Write the data below out exactly as it stands. Do not include the pictures.
-------- Exercise data --------
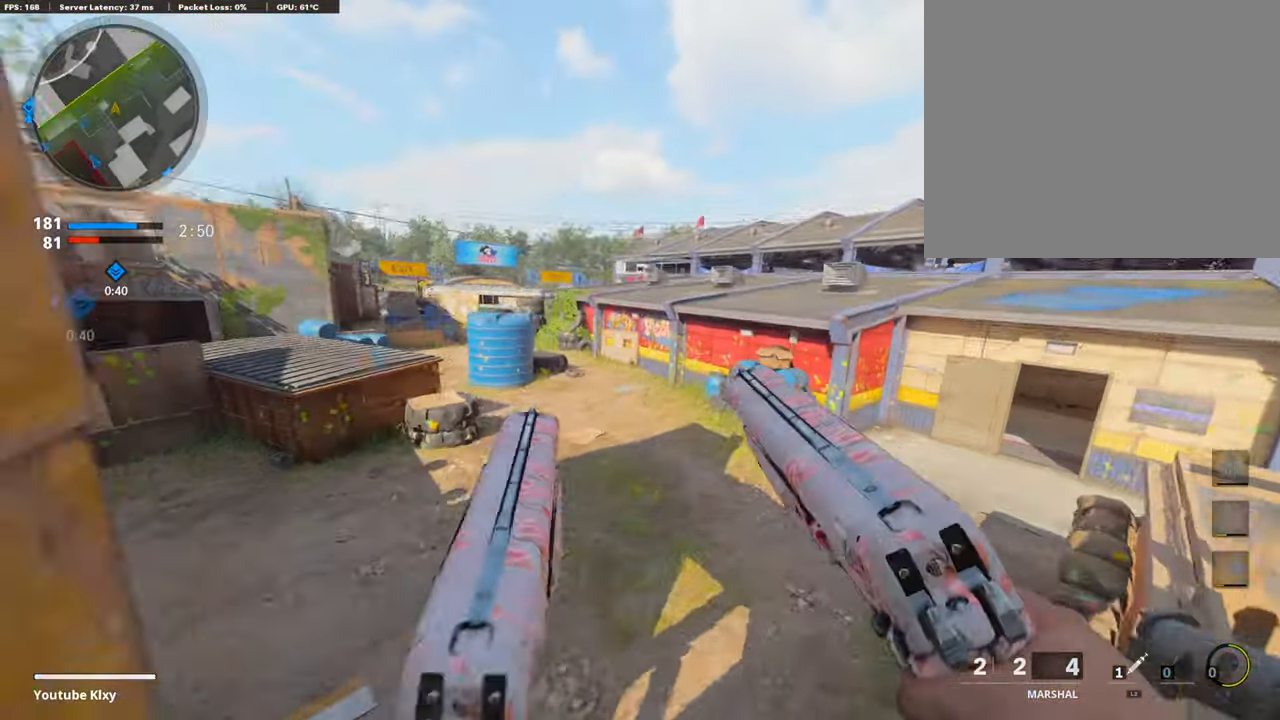
{"buttons": ["L3"], "left_stick": "up", "right_stick": "center", "events": [[67, "R3", "up"], [421, "L3", "down"]]}
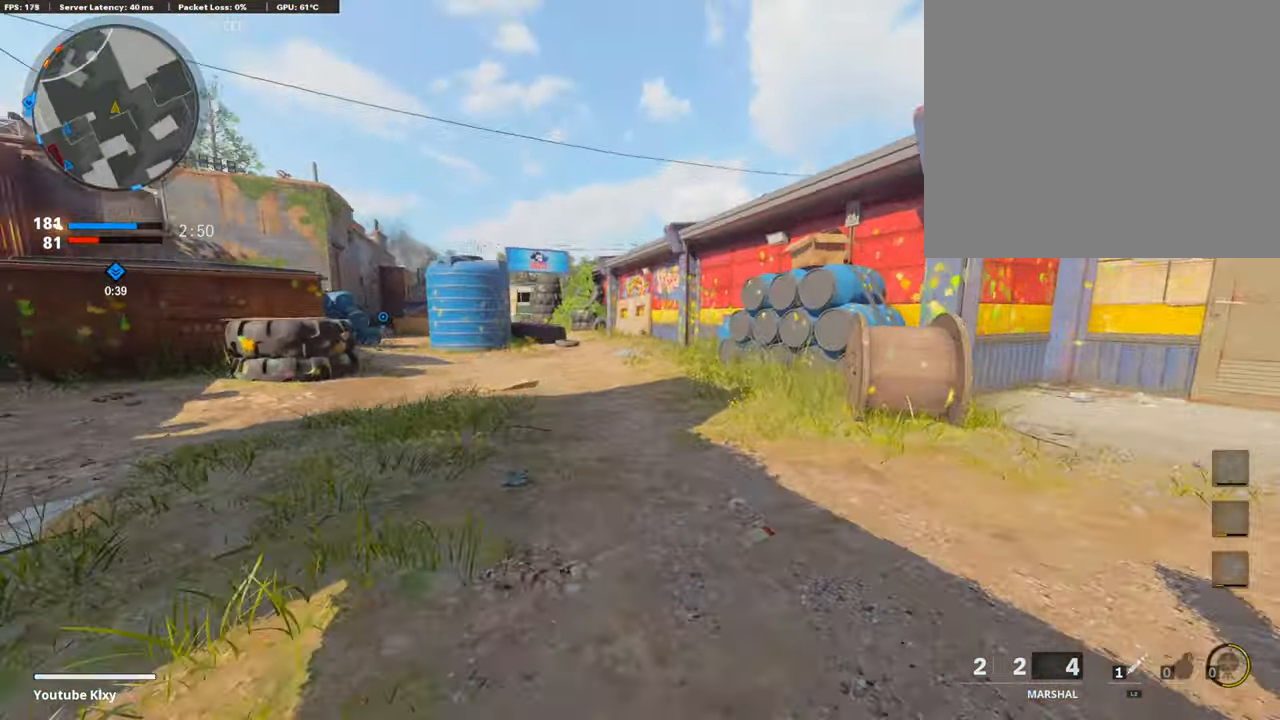
{"buttons": [], "left_stick": "up", "right_stick": "center", "events": [[101, "right_stick", "left"], [185, "L3", "up"], [185, "right_stick", "center"]]}
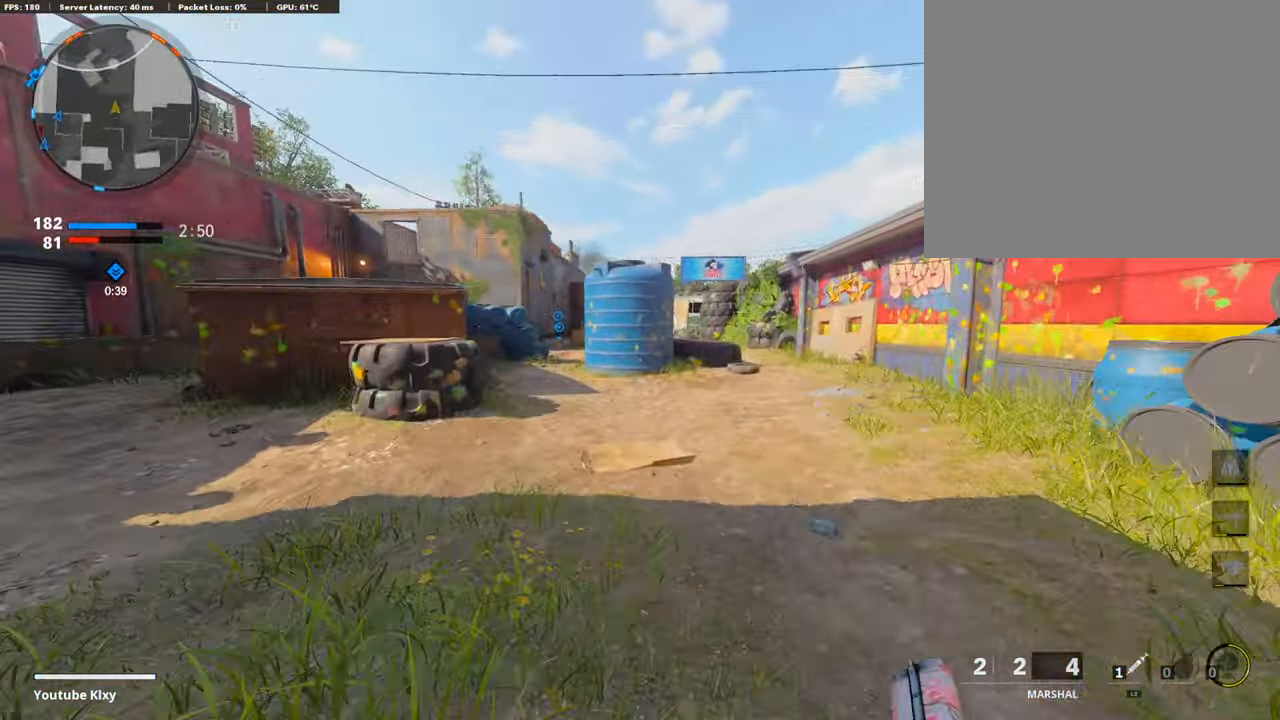
{"buttons": [], "left_stick": "up", "right_stick": "right", "events": [[387, "right_stick", "right"]]}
--------
**Final answer**
{"buttons": ["L3"], "left_stick": "up", "right_stick": "center", "events": [[67, "R3", "up"], [421, "L3", "down"]]}
{"buttons": [], "left_stick": "up", "right_stick": "center", "events": [[101, "right_stick", "left"], [185, "L3", "up"], [185, "right_stick", "center"]]}
{"buttons": [], "left_stick": "up", "right_stick": "right", "events": [[387, "right_stick", "right"]]}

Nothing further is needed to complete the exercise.